# [ASSIGNMENT]
Repeat only the stretch of lines below that runs from the line with "thumb ip: (232, 217)" through the line with "ring dip: (1463, 1835)", unaltered.

Pose landmark coordinates
+ + + + + + +

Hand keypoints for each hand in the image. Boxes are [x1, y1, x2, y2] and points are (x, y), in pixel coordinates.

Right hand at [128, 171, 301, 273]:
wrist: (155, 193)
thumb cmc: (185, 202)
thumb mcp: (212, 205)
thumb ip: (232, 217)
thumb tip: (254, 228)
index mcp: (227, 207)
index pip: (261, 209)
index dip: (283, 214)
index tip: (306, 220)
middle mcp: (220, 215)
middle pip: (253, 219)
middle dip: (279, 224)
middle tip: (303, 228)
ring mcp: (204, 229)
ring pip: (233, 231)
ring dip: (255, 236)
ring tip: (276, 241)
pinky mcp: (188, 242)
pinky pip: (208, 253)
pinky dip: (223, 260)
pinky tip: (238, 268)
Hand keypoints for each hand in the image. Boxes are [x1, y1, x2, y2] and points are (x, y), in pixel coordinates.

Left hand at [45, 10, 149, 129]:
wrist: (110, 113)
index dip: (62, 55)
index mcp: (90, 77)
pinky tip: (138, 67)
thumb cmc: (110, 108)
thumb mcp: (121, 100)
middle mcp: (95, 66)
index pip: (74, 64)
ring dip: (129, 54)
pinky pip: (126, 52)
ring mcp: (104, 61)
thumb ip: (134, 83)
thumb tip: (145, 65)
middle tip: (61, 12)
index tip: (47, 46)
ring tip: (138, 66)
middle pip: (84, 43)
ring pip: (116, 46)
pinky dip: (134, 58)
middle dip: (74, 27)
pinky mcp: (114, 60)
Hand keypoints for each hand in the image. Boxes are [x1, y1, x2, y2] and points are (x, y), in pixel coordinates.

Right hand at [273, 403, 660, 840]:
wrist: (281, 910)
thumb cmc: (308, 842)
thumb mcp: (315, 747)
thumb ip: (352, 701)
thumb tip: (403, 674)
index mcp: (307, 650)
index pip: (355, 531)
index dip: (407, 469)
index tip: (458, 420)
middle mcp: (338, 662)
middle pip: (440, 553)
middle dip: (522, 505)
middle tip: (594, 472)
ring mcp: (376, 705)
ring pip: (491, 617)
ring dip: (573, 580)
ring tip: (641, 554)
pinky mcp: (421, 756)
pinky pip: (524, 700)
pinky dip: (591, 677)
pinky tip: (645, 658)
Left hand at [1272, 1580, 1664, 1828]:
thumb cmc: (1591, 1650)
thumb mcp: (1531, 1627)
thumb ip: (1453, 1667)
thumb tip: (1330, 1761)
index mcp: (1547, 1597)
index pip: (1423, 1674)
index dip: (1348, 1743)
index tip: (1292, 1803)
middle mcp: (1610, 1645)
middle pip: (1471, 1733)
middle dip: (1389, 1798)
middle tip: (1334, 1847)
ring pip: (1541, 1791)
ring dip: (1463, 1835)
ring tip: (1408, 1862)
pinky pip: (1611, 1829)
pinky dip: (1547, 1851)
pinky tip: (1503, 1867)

+ + + + + + +

# [ANSWER AREA]
thumb ip: (232, 217)
thumb tip: (254, 228)
index mcp: (227, 207)
index pip: (261, 209)
index dip: (283, 214)
index tip: (306, 220)
middle mcp: (220, 215)
middle pip: (253, 219)
middle dip: (279, 224)
middle tip: (303, 228)
ring mcp: (204, 229)
ring pip: (233, 231)
ring dip: (255, 236)
ring tip: (276, 241)
pinky mcp: (188, 242)
pinky pip: (208, 253)
pinky dip: (223, 260)
pinky tip: (238, 268)
Hand keypoints for each hand in the image. Boxes are [x1, y1, x2, y2] and points are (x, y), in pixel coordinates.

Left hand at [45, 10, 149, 129]:
wrist: (110, 113)
index dip: (62, 55)
index mcp: (90, 77)
pinky tip: (138, 67)
thumb cmc: (110, 108)
thumb mcp: (121, 100)
middle mcp: (95, 66)
index pip: (74, 64)
ring dip: (129, 54)
pinky pip: (126, 52)
ring mcp: (104, 61)
thumb ip: (134, 83)
thumb tip: (145, 65)
middle tip: (61, 12)
index tip: (47, 46)
ring tip: (138, 66)
middle pip: (84, 43)
ring pip: (116, 46)
pinky dip: (134, 58)
middle dip: (74, 27)
pinky mcp: (114, 60)
Hand keypoints for each hand in the image. Boxes are [x1, y1, x2, y2] and points are (x, y), in pixel coordinates.

Right hand at [273, 403, 660, 840]:
wrist: (281, 910)
thumb cmc: (308, 842)
thumb mcp: (315, 747)
thumb ip: (352, 701)
thumb tip: (403, 674)
index mcp: (307, 650)
index pip: (355, 531)
index dip: (407, 469)
index tip: (458, 420)
middle mcp: (338, 662)
middle pip: (440, 553)
middle dip: (522, 505)
middle tip: (594, 472)
ring mcp: (376, 705)
ring pip: (491, 617)
ring dip: (573, 580)
ring tip: (641, 554)
pinky mcp: (421, 756)
pinky pip: (524, 700)
pinky dip: (591, 677)
pinky tip: (645, 658)
Left hand at [1272, 1580, 1664, 1828]:
thumb cmc: (1591, 1650)
thumb mcp: (1531, 1627)
thumb ip: (1453, 1667)
thumb tip: (1330, 1761)
index mcp: (1547, 1597)
index pip: (1423, 1674)
index dip: (1348, 1743)
index tip: (1292, 1803)
middle mcp: (1610, 1645)
middle pip: (1471, 1733)
middle dip: (1389, 1798)
middle tip: (1334, 1847)
ring pip: (1541, 1791)
ring dip: (1463, 1835)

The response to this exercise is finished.